ストックホルムの託児施設において小児35名が感染した結核の流行、2005年−スウェーデン

(Vol.27 p 17-17:2006年1月号)

2005年8月、ストックホルム郊外の託児施設に勤める助手が塗抹陽性肺結核と診断された。それ以前の数ヵ月間、体重減少と持続する咳があり、胸部X線検査上、両側肺に空洞性病変が認められた。培養により、イソニアジド耐性結核菌が確認された。

症例と接触の機会があった小児141名のうち、35名(25%)にツ反径10mm以上もしくは胸部異常影が認められた。胸部異常影が認められた20名の小児のうち、8名に肺門リンパ節腫大を伴う気管支肺胞浸潤影が認められ、12名は肺門リンパ節腫大のみであった。7歳の女児1名は播種性結核を発症した。どの児も入院が長期化することなく、回復は良好であった。一時的に接触があった近所の託児施設の小児61名では、感染はみられなかった。初回のツ反に異常がみられなかった児については、期間をおいてツ反が再実施される予定である。胸部X線検査で結核の所見のあった小児は完全な抗結核薬療法を受け、ツ反径10mm以上のみの小児では化学予防が行われた。

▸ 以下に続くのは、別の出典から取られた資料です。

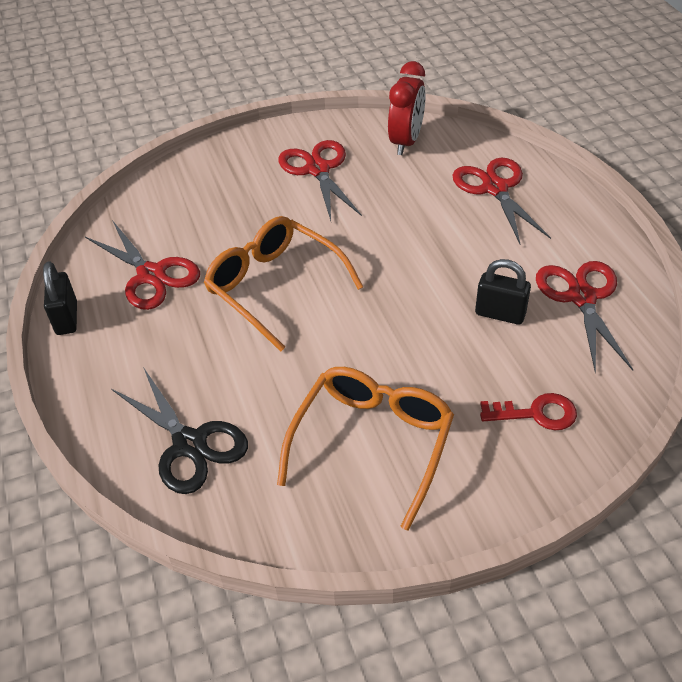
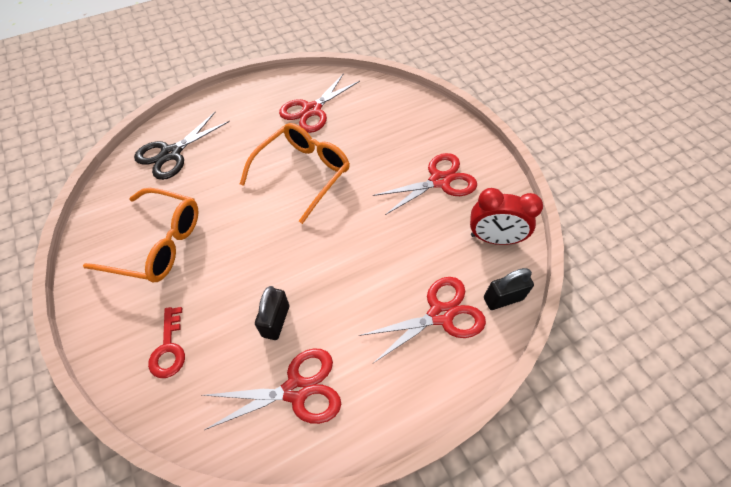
camera: 80 degrees right, 10 degrees up
(66, 318) = (273, 82): black padlock -> black padlock (503, 298)

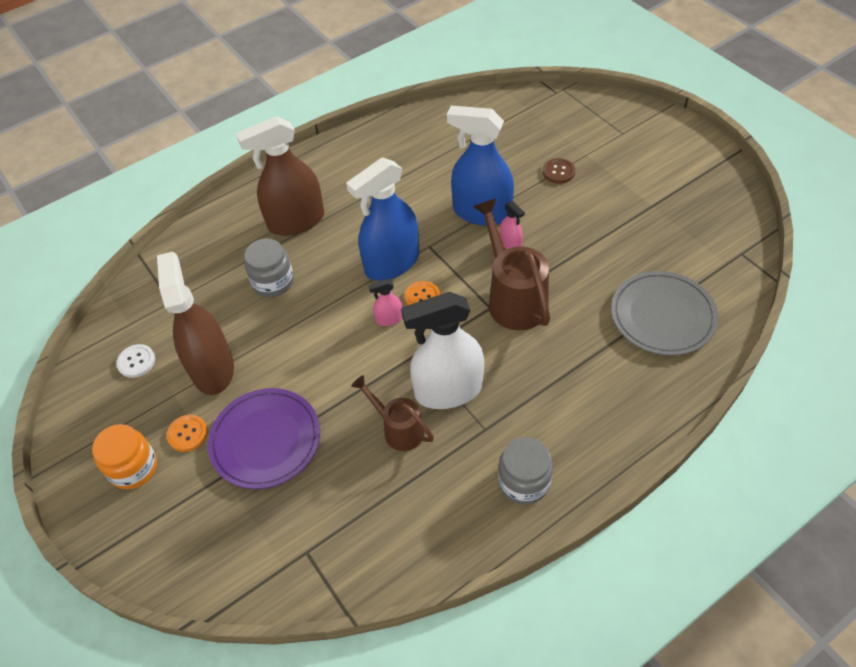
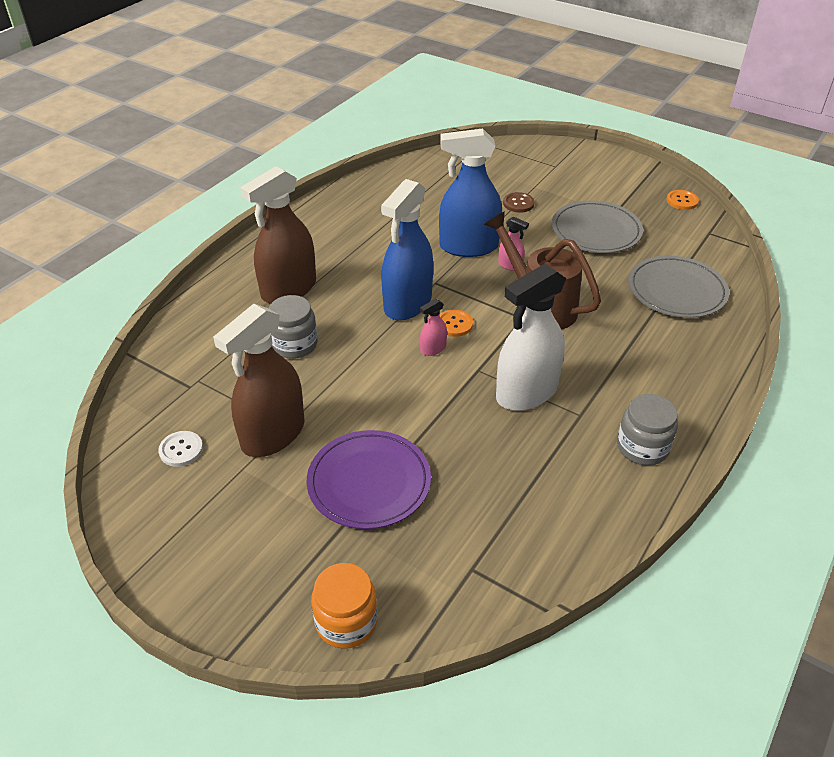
camera: 25 degrees left, 10 degrees down
(133, 468) = (234, 548): orange jar -> orange jar (346, 621)
(187, 434) = (279, 500): orange button -> orange button (682, 201)
(212, 369) = (273, 434): brown spray bottle -> brown spray bottle turned 105 degrees counterclockwise
(398, 429) = (499, 436): brown watering can -> none
(619, 223) = (596, 231): none -> grey plate

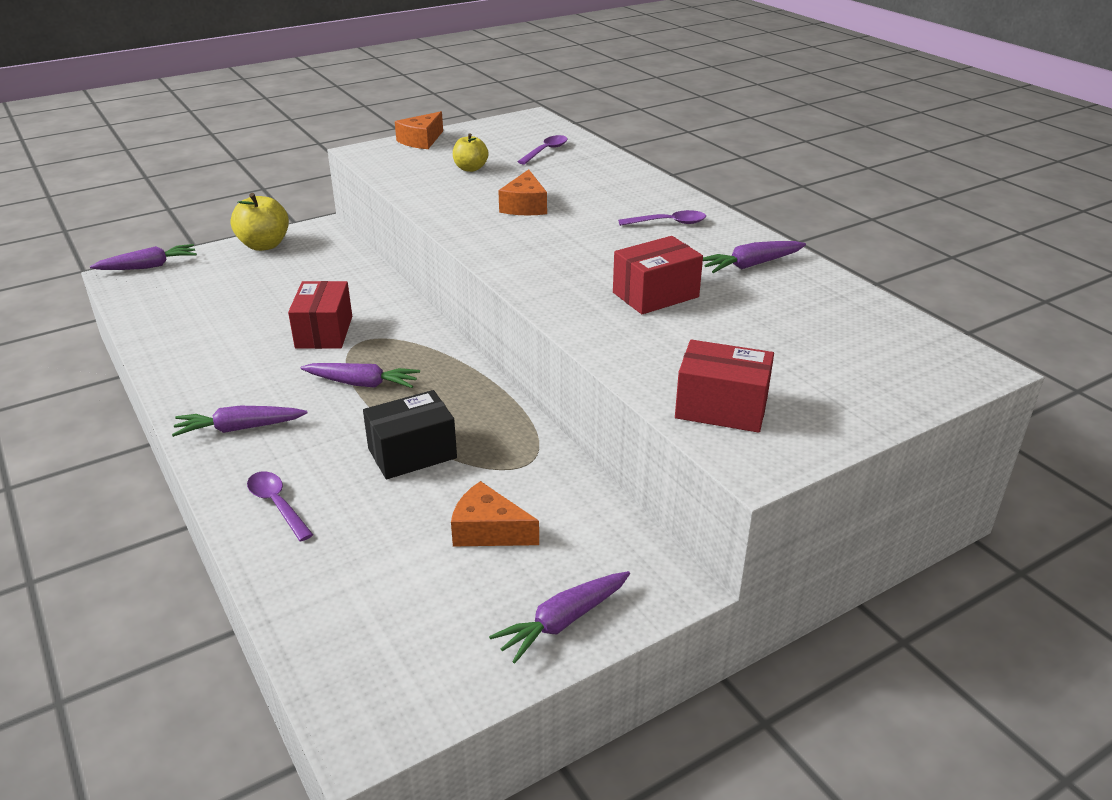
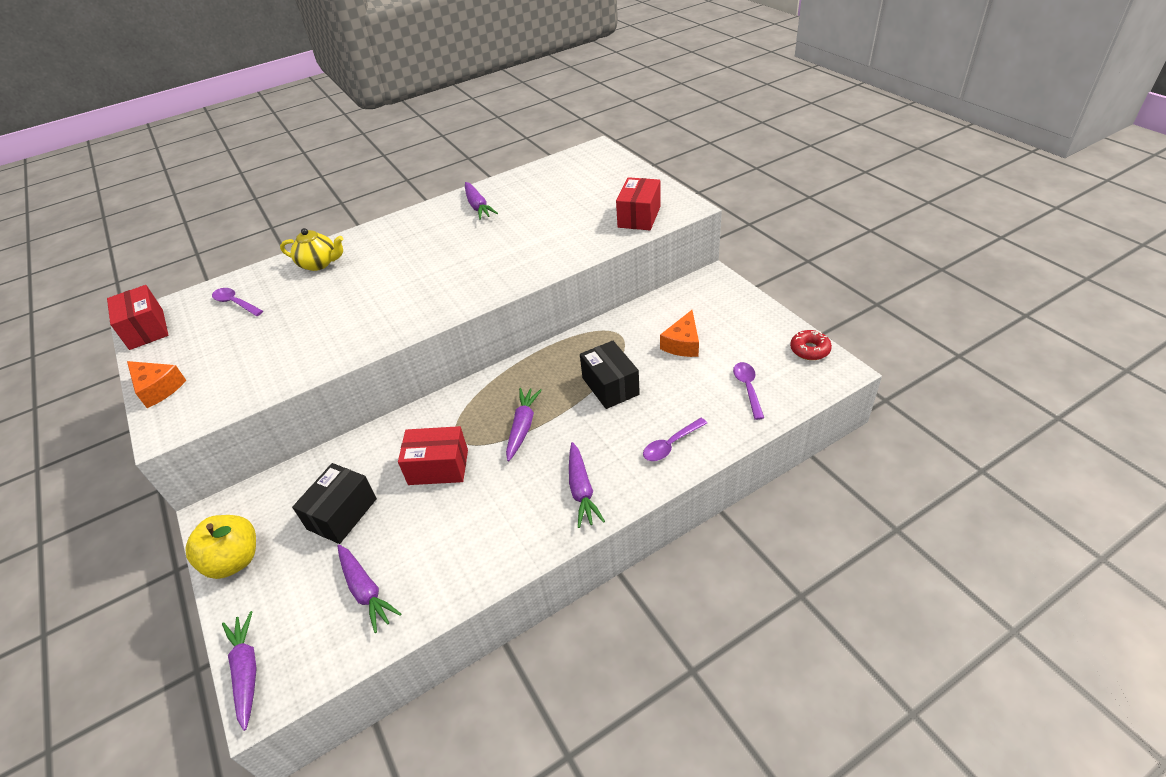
camera: 85 degrees left, 10 degrees up
(289, 286) = (342, 514): none -> black box
(433, 699) = (809, 350): none -> red donut
(470, 168) = (254, 345): yellow apple -> none
(524, 206) = (352, 305): orange cheese -> none
(563, 621) = (747, 311): purple carrot -> purple carrot (366, 590)
(614, 180) = (319, 264): none -> yellow teapot
(655, 295) = (512, 240): red box -> red box (146, 329)
(668, 223) = (406, 237): purple spoon -> purple spoon (747, 388)

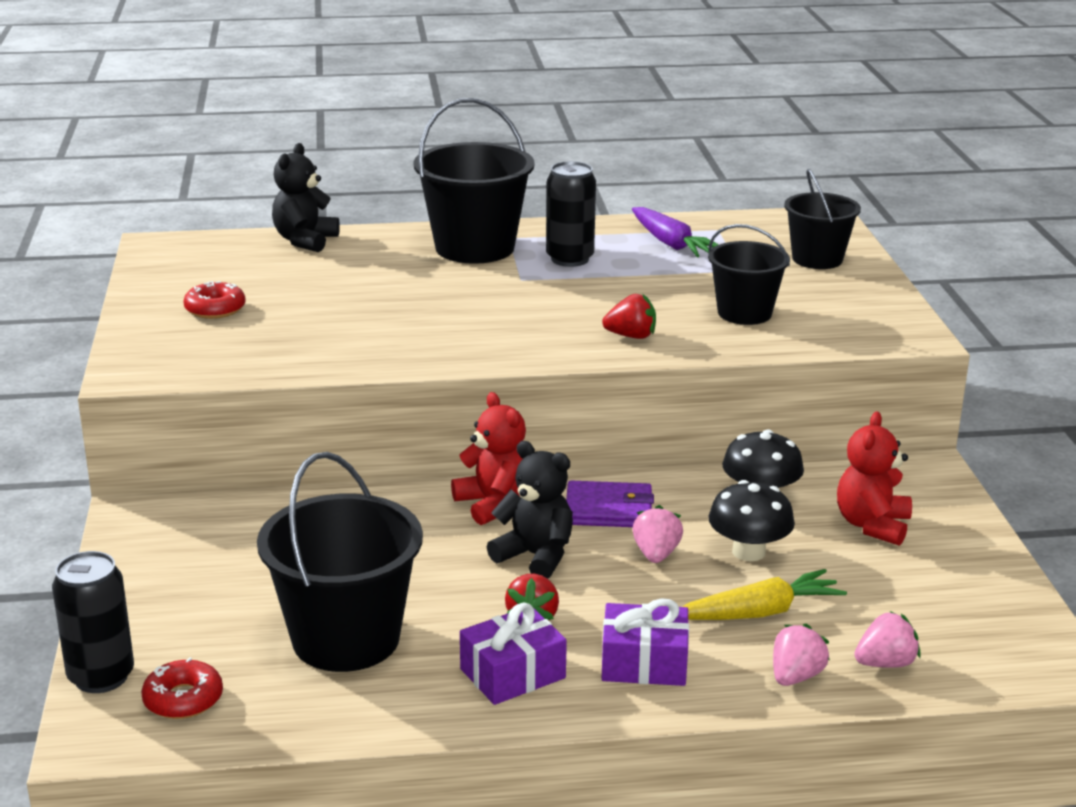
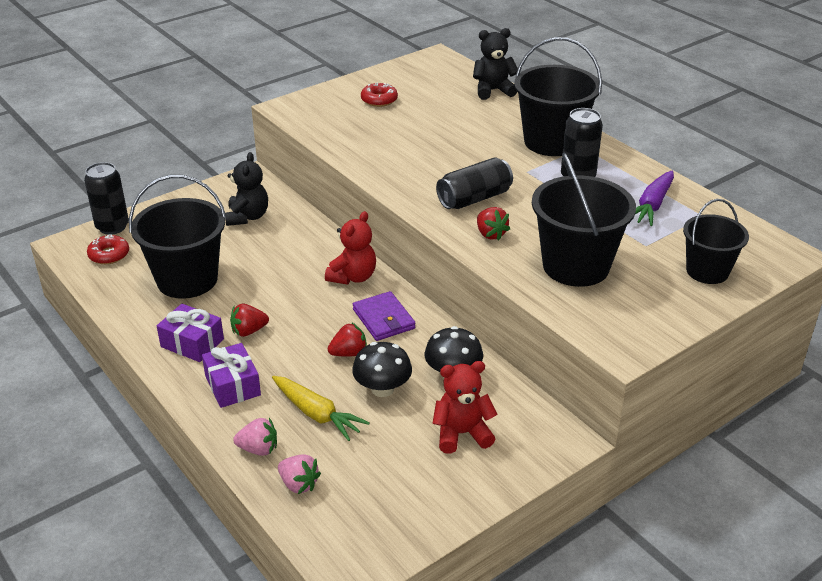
camera: 60 degrees right, 10 degrees up
(535, 556) = (311, 310): black teddy bear -> black teddy bear (247, 217)
(543, 323) = (474, 198): none -> black can
(656, 554) = (349, 353): pink strawberry -> red strawberry
(744, 313) = (576, 266): black bucket -> black bucket, size x1.60

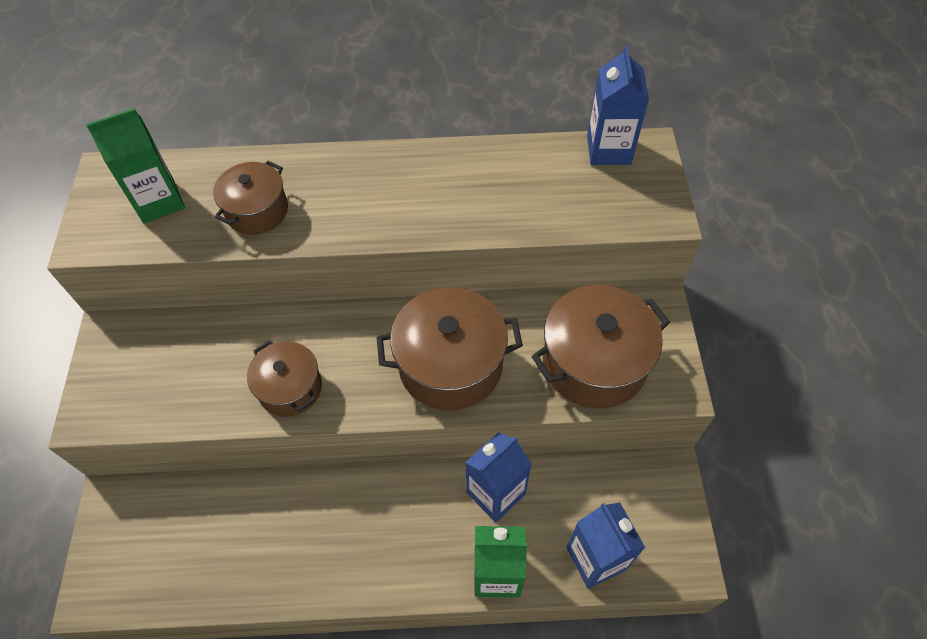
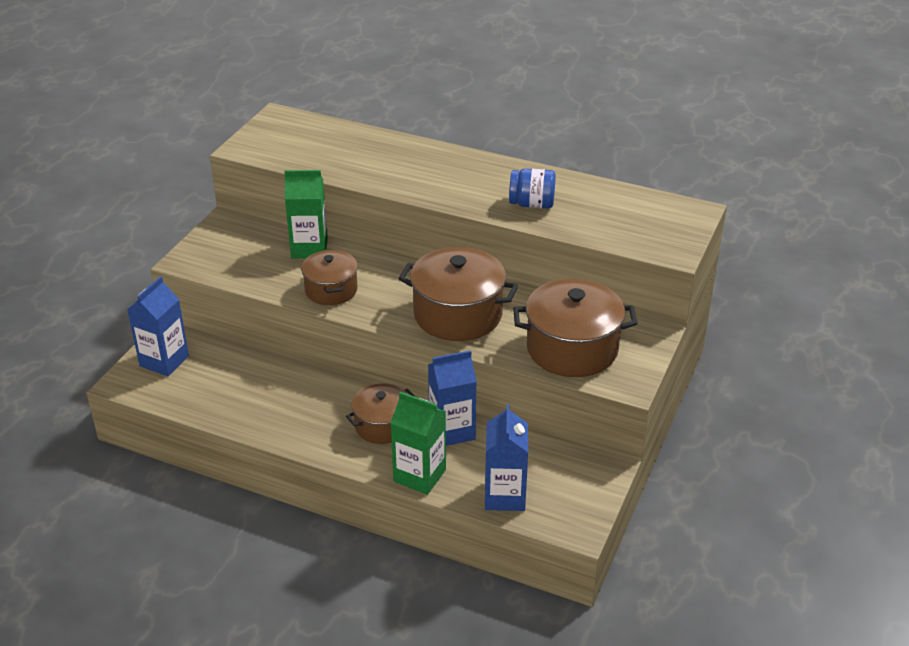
camera: 25 degrees right, 20 degrees down
(159, 201) = (303, 141): green carton -> green carton (309, 248)
(257, 211) = (367, 164): brown pot -> brown pot (382, 425)
(478, 202) = (532, 204): none -> blue jar
(608, 150) = (660, 203): blue carton -> blue carton (164, 361)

託児施設の常勤職員25名のうち、11名がツ反径10mm以上であった。一時的に接触のあった近所の託児施設の助手が、結核性胸膜炎を発症した。散発的に接触のあった別の成人9名が、ツ反径10mm以上であった。曝露が疑われた保護者46名のうち、6名で感染が疑われた。しかし発症者はみられず、感染した成人には化学予防が行われた。

菌株はイソニアジド耐性のため、化学予防はそれに応じて調節され、小児にはリファンピシン単独、成人にはリファンピシンと別の薬剤(例えばフルオロキノロン)が併用された。小児のうち、9名の非感染者と3名の感染者にBCGが接種された。この発端患者以外に、感染源は特定されなかった。